Will the organization evidence their impact, growth, what they do, and where the money is being used?
This question goes back to the end user. Major donors want a transparent view of how organizations they donate to are using the money and what type of impact is being made by the efforts of the organization.
When charities have more than one mission, how can I make sure my donation is used in the area I choose?
This question comes into play for organizations that do more than one specific thing. Think of the American Red Cross, or any other organization that may receive more donations around the time of a disaster. Donors might want their gifts to be used for a specific purpose, but the organization might budget the money to other areas of need. Speaking with someone from the organization can give you clarity on if you can earmark your donation for a specific purpose and how to do so.
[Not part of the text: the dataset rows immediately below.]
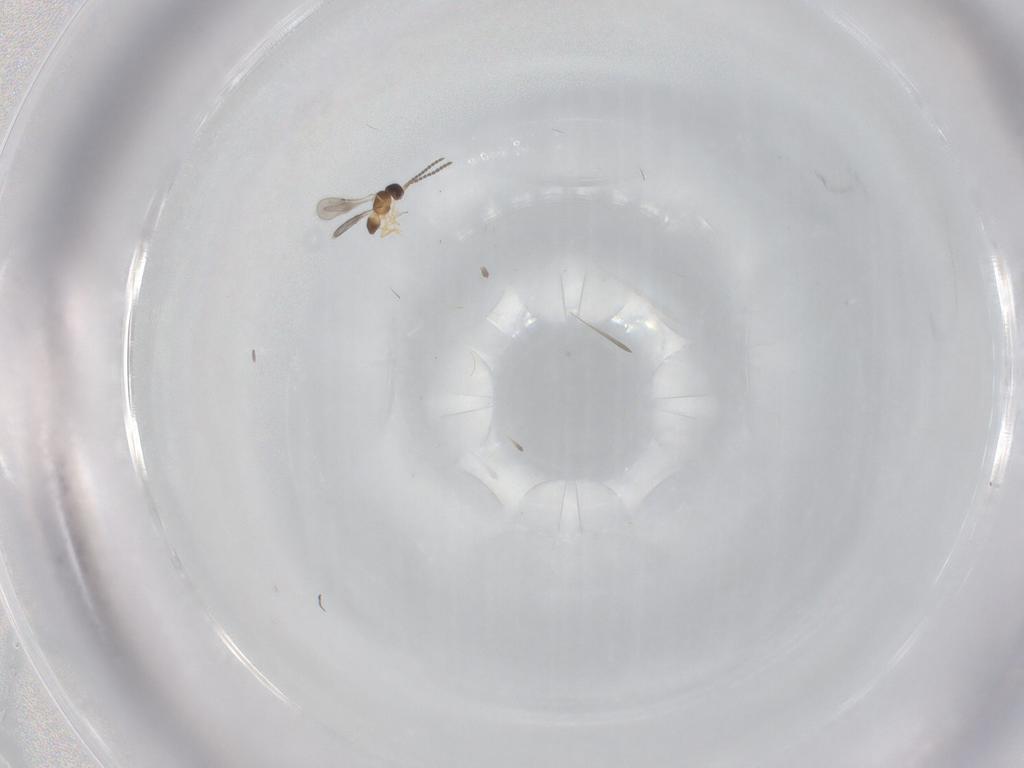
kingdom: Animalia
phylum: Arthropoda
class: Insecta
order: Hymenoptera
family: Ceraphronidae
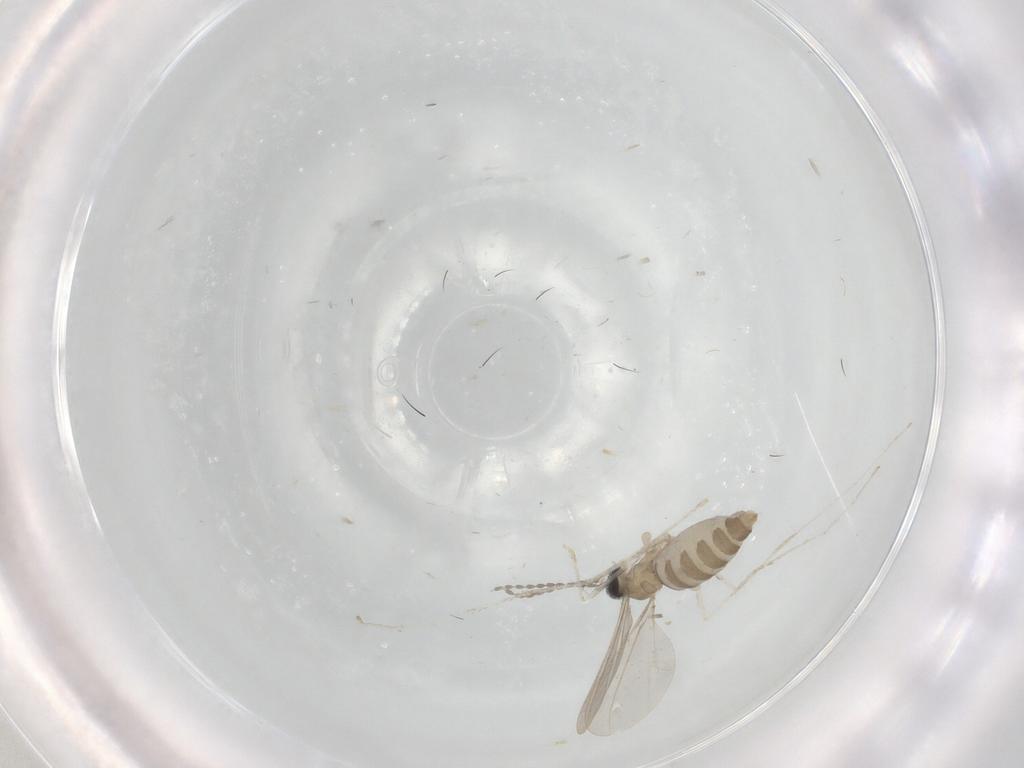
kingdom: Animalia
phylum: Arthropoda
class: Insecta
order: Diptera
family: Cecidomyiidae
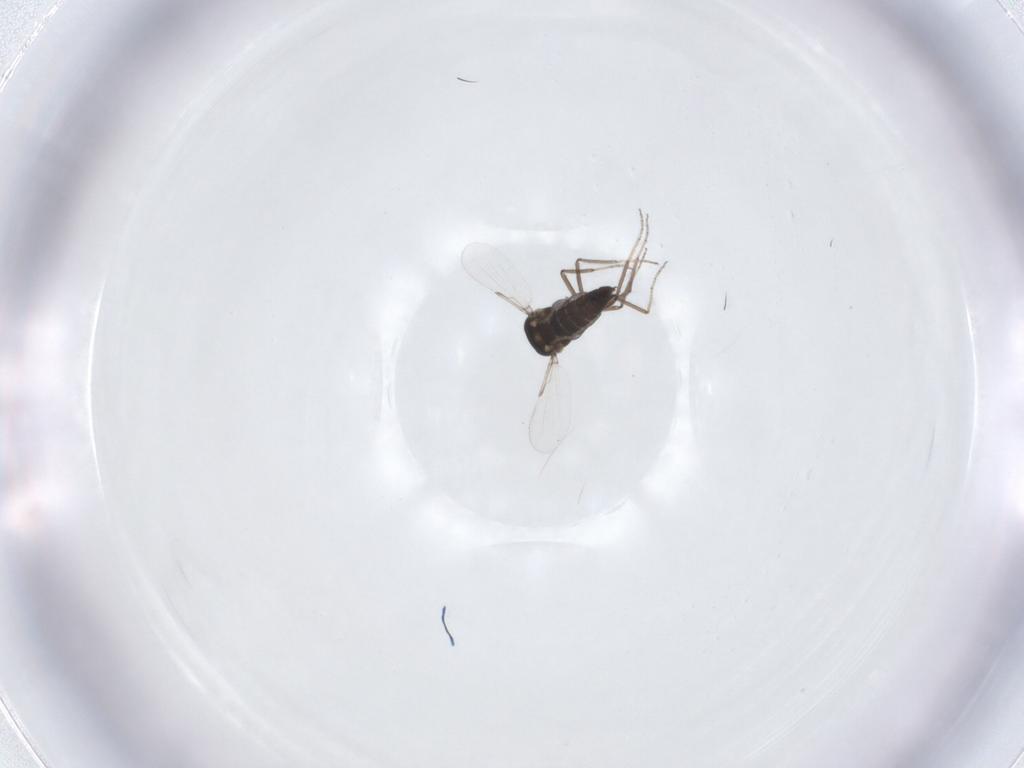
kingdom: Animalia
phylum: Arthropoda
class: Insecta
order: Diptera
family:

Can I be involved with the organization beyond donating money?
If your interests lie in both monetary donations and volunteering, this could help you narrow your search for an organization. Consider the location helped by the charity and whether or not it would be accessible for you to help. You can also look into training or education needed to serve as a volunteer and programs available to get you involved as a donor.
Does this charity make sense for my company?
Many major donors also operate businesses. Considering the mission of the charity against the mission and values of your own business could be beneficial. Teaming up with an organization who shares your business ideals could be a natural tie in for major donors.
Once a funder has started developing a list of organizations she is interested in supporting, it’s time to start the background research. One place to start is the Social Impact 100 Index (S&I 100). The index has a terrific purpose; to help viewers easily see a comparison of top-performing U.S. nonprofit organizations who are evidencing their impact. The S&I 100 is focused on large organizations, so smaller and local causes may not be represented, even though they are doing great things. The index is a great starting point for viewing examples of how large charities are working, and sometimes sparks interest for a donor in a certain kind of cause. That interest turns into further exploration with other organizations.
There are other places to look for information about charities and their practices, such as the American Institute of Philanthropy and the Chronicle of Philanthropy (check out their annual Philanthropy 400 list). Also, donor advised funds often utilize resources from local “community foundations” when they consider where to distribute money. Community foundations often provide helpful information about local worthy organizations.
All of these are great resources, but major donors in search of the right fit don’t just consider one source of information when researching a charity. A prospective funder will consider different viewpoints for how the charity operations are performed and ask questions to clarify understanding or become comfortable with an unusual approach.
I ask myself many of the questions mentioned above before I get started supporting a new organization so that I have a great understanding of the organizations I support. If you are running a charitable organization, make sure you understand the steps major donors go through to find the organizations they support. If you’re not listed in places they might search, get listed.
Find out how people are talking about your organization to find out if the cause is viewed. If you discover you need to do some public perception damage control, consider how to publicly address any negative points. Let your potential donors see what you are doing and how their donations will make a difference.
Transparency in your organization is key and that is what major donors demand.